Perfusion decellularization by detergents is used to harvest native organ scaffolds with delicate three-dimensional structures from the natural extracellular matrix (ECM). However, detergents often damage ECM proteins, disrupting the reseeding of cells during the bioengineering process. In this study, we analyzed the ability of the natural soap potassium laurate (PL), generated from a natural fatty acid, to act as a detergent for lung bioengineering. Harvested rat lungs were decellularized by PL or the conventional detergent sodium dodecyl sulfate (SDS). The results indicated that PL could remove cells and DNA. Moreover, PL-decellularized lungs showed obviously improved preservation of architecture, with elastin microfibrils, sulfated glycosaminoglycans, and ECM proteins, compared with that with SDS. Mesenteric implanted PL-decellularized scaffolds demonstrated significantly reduced inflammatory reactions compared with SDS-decellularized scaffolds. In vitro, rat lung microvascular epithelial cell (RLMVEC) proliferation and survival rates were increased by coculturing with minced PL-decellularized scaffolds but not minced SDS-decellularized scaffolds.
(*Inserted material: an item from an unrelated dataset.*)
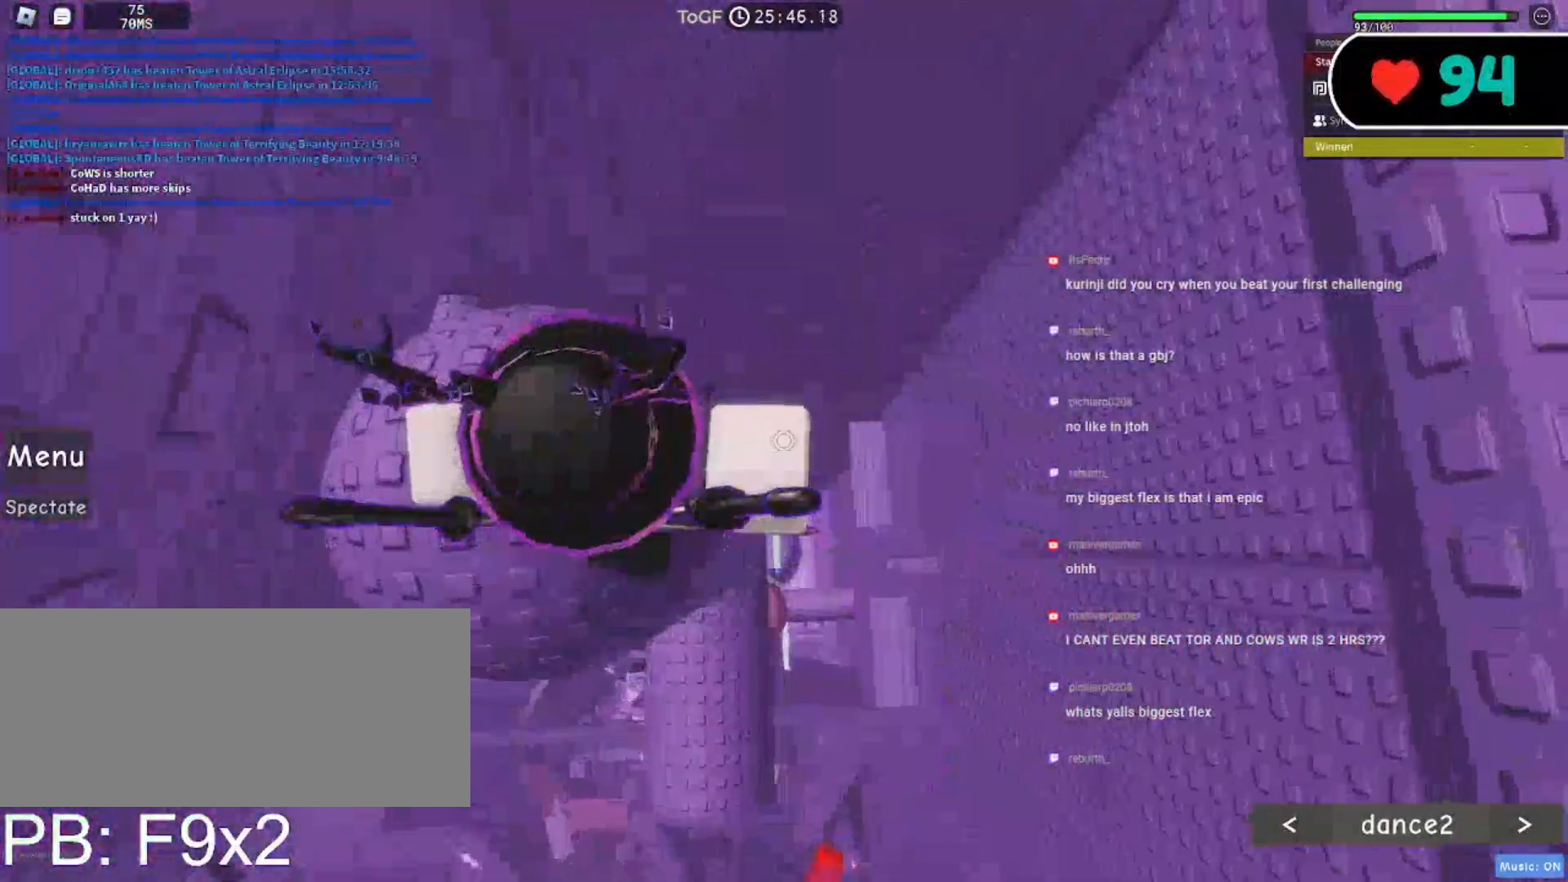
{"keys": ["d"], "mouse": ["right"], "events": [[117, "shift", "down"], [167, "d", "down"], [250, "shift", "up"], [300, "space", "down"], [450, "space", "up"]]}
After recellularization using RLMVECs and adipogenic stem/stromal cells, recellularized cells uniformly distributed in PL-decellularized scaffolds but not in SDS-decellularized scaffolds. After the transplantation of bioengineered lungs, lung congestion was obviously reduced with PL-decellularized bioengineered tissues. Overall, our findings suggest that PL is very well suited for organ bioengineering.

Impact Statement

Recent advances in tissue engineering using decellularized organ scaffolds have expanded the possibilities for organ replacement therapy. However, detergent-based decellularization itself damages the extracellular matrix (ECM), which results in failure associated with the transplanted bioengineered organ. This study determined that potassium laurate (PL), a natural detergent, significantly reduces lung ECM damage during the decellularization process compared with protocols using sodium dodecyl sulfate. PL-decellularized lungs showed better microarchitecture preservation and low biological reactions after subcutaneous implantation. PL-decellularized scaffolds supported rat lung endothelial cell attachment/proliferation and the bioengineered lungs significantly reduced lung congestion after transplantation.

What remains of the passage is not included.